Goal
Extract the catalog lines from every one of the records below, reproducing each field name and value without any change.

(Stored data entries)
====

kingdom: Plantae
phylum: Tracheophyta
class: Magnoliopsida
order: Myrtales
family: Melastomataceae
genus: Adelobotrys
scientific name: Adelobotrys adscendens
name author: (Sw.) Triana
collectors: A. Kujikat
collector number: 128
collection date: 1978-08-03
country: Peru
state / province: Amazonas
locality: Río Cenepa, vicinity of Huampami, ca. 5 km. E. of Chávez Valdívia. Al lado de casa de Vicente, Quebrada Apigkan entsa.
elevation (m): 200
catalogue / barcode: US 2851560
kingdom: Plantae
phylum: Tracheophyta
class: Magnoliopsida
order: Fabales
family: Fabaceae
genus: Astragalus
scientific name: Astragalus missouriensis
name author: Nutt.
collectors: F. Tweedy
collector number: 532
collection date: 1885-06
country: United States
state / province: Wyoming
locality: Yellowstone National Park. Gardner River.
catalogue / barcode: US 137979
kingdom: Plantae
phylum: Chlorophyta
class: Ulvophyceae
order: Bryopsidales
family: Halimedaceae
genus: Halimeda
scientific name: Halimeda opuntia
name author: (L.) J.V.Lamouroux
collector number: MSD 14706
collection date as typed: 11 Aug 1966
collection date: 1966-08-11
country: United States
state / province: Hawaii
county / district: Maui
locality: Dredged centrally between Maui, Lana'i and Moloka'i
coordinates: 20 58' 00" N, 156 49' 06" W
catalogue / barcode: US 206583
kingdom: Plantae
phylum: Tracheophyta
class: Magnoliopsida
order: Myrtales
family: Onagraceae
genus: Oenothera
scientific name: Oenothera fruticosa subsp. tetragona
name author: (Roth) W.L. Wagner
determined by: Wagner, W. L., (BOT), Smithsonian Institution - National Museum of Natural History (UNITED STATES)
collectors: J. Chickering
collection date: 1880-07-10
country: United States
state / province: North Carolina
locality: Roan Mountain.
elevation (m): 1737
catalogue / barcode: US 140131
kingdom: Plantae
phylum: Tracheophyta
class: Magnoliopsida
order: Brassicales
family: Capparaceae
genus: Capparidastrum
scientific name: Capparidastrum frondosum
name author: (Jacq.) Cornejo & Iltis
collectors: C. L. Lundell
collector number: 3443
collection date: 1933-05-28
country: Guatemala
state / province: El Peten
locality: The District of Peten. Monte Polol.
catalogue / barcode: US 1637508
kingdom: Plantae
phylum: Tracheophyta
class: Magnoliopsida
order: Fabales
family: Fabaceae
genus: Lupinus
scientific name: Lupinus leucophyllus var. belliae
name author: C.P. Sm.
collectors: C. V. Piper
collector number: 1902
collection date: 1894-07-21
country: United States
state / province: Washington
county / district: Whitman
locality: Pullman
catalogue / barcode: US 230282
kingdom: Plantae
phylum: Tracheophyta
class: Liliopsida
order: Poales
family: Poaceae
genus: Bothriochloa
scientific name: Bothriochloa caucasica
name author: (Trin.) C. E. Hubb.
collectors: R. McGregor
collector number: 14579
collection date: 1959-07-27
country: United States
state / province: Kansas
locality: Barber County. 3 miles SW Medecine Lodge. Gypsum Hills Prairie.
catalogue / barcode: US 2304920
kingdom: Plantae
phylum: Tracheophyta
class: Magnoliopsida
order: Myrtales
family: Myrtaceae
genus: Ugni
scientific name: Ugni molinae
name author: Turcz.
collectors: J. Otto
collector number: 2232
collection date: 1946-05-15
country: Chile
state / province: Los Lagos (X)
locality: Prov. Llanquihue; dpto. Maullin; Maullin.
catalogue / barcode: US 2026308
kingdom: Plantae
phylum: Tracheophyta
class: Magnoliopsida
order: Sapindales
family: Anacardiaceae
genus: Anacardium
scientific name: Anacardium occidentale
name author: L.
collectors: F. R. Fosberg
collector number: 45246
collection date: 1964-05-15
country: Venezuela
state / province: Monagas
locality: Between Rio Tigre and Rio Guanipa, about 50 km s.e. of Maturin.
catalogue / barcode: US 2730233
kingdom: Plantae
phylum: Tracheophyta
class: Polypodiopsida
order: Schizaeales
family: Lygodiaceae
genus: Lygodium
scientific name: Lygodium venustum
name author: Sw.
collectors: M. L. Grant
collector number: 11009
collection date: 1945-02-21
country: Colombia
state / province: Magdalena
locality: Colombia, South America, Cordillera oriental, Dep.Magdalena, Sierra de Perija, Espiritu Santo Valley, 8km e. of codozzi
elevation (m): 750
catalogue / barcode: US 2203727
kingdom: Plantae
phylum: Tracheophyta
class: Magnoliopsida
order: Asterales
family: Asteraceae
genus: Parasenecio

====

Full output
kingdom: Plantae
phylum: Tracheophyta
class: Magnoliopsida
order: Myrtales
family: Melastomataceae
genus: Adelobotrys
scientific name: Adelobotrys adscendens
name author: (Sw.) Triana
collectors: A. Kujikat
collector number: 128
collection date: 1978-08-03
country: Peru
state / province: Amazonas
locality: Río Cenepa, vicinity of Huampami, ca. 5 km. E. of Chávez Valdívia. Al lado de casa de Vicente, Quebrada Apigkan entsa.
elevation (m): 200
catalogue / barcode: US 2851560
kingdom: Plantae
phylum: Tracheophyta
class: Magnoliopsida
order: Fabales
family: Fabaceae
genus: Astragalus
scientific name: Astragalus missouriensis
name author: Nutt.
collectors: F. Tweedy
collector number: 532
collection date: 1885-06
country: United States
state / province: Wyoming
locality: Yellowstone National Park. Gardner River.
catalogue / barcode: US 137979
kingdom: Plantae
phylum: Chlorophyta
class: Ulvophyceae
order: Bryopsidales
family: Halimedaceae
genus: Halimeda
scientific name: Halimeda opuntia
name author: (L.) J.V.Lamouroux
collector number: MSD 14706
collection date as typed: 11 Aug 1966
collection date: 1966-08-11
country: United States
state / province: Hawaii
county / district: Maui
locality: Dredged centrally between Maui, Lana'i and Moloka'i
coordinates: 20 58' 00" N, 156 49' 06" W
catalogue / barcode: US 206583
kingdom: Plantae
phylum: Tracheophyta
class: Magnoliopsida
order: Myrtales
family: Onagraceae
genus: Oenothera
scientific name: Oenothera fruticosa subsp. tetragona
name author: (Roth) W.L. Wagner
determined by: Wagner, W. L., (BOT), Smithsonian Institution - National Museum of Natural History (UNITED STATES)
collectors: J. Chickering
collection date: 1880-07-10
country: United States
state / province: North Carolina
locality: Roan Mountain.
elevation (m): 1737
catalogue / barcode: US 140131
kingdom: Plantae
phylum: Tracheophyta
class: Magnoliopsida
order: Brassicales
family: Capparaceae
genus: Capparidastrum
scientific name: Capparidastrum frondosum
name author: (Jacq.) Cornejo & Iltis
collectors: C. L. Lundell
collector number: 3443
collection date: 1933-05-28
country: Guatemala
state / province: El Peten
locality: The District of Peten. Monte Polol.
catalogue / barcode: US 1637508
kingdom: Plantae
phylum: Tracheophyta
class: Magnoliopsida
order: Fabales
family: Fabaceae
genus: Lupinus
scientific name: Lupinus leucophyllus var. belliae
name author: C.P. Sm.
collectors: C. V. Piper
collector number: 1902
collection date: 1894-07-21
country: United States
state / province: Washington
county / district: Whitman
locality: Pullman
catalogue / barcode: US 230282
kingdom: Plantae
phylum: Tracheophyta
class: Liliopsida
order: Poales
family: Poaceae
genus: Bothriochloa
scientific name: Bothriochloa caucasica
name author: (Trin.) C. E. Hubb.
collectors: R. McGregor
collector number: 14579
collection date: 1959-07-27
country: United States
state / province: Kansas
locality: Barber County. 3 miles SW Medecine Lodge. Gypsum Hills Prairie.
catalogue / barcode: US 2304920
kingdom: Plantae
phylum: Tracheophyta
class: Magnoliopsida
order: Myrtales
family: Myrtaceae
genus: Ugni
scientific name: Ugni molinae
name author: Turcz.
collectors: J. Otto
collector number: 2232
collection date: 1946-05-15
country: Chile
state / province: Los Lagos (X)
locality: Prov. Llanquihue; dpto. Maullin; Maullin.
catalogue / barcode: US 2026308
kingdom: Plantae
phylum: Tracheophyta
class: Magnoliopsida
order: Sapindales
family: Anacardiaceae
genus: Anacardium
scientific name: Anacardium occidentale
name author: L.
collectors: F. R. Fosberg
collector number: 45246
collection date: 1964-05-15
country: Venezuela
state / province: Monagas
locality: Between Rio Tigre and Rio Guanipa, about 50 km s.e. of Maturin.
catalogue / barcode: US 2730233
kingdom: Plantae
phylum: Tracheophyta
class: Polypodiopsida
order: Schizaeales
family: Lygodiaceae
genus: Lygodium
scientific name: Lygodium venustum
name author: Sw.
collectors: M. L. Grant
collector number: 11009
collection date: 1945-02-21
country: Colombia
state / province: Magdalena
locality: Colombia, South America, Cordillera oriental, Dep.Magdalena, Sierra de Perija, Espiritu Santo Valley, 8km e. of codozzi
elevation (m): 750
catalogue / barcode: US 2203727
kingdom: Plantae
phylum: Tracheophyta
class: Magnoliopsida
order: Asterales
family: Asteraceae
genus: Parasenecio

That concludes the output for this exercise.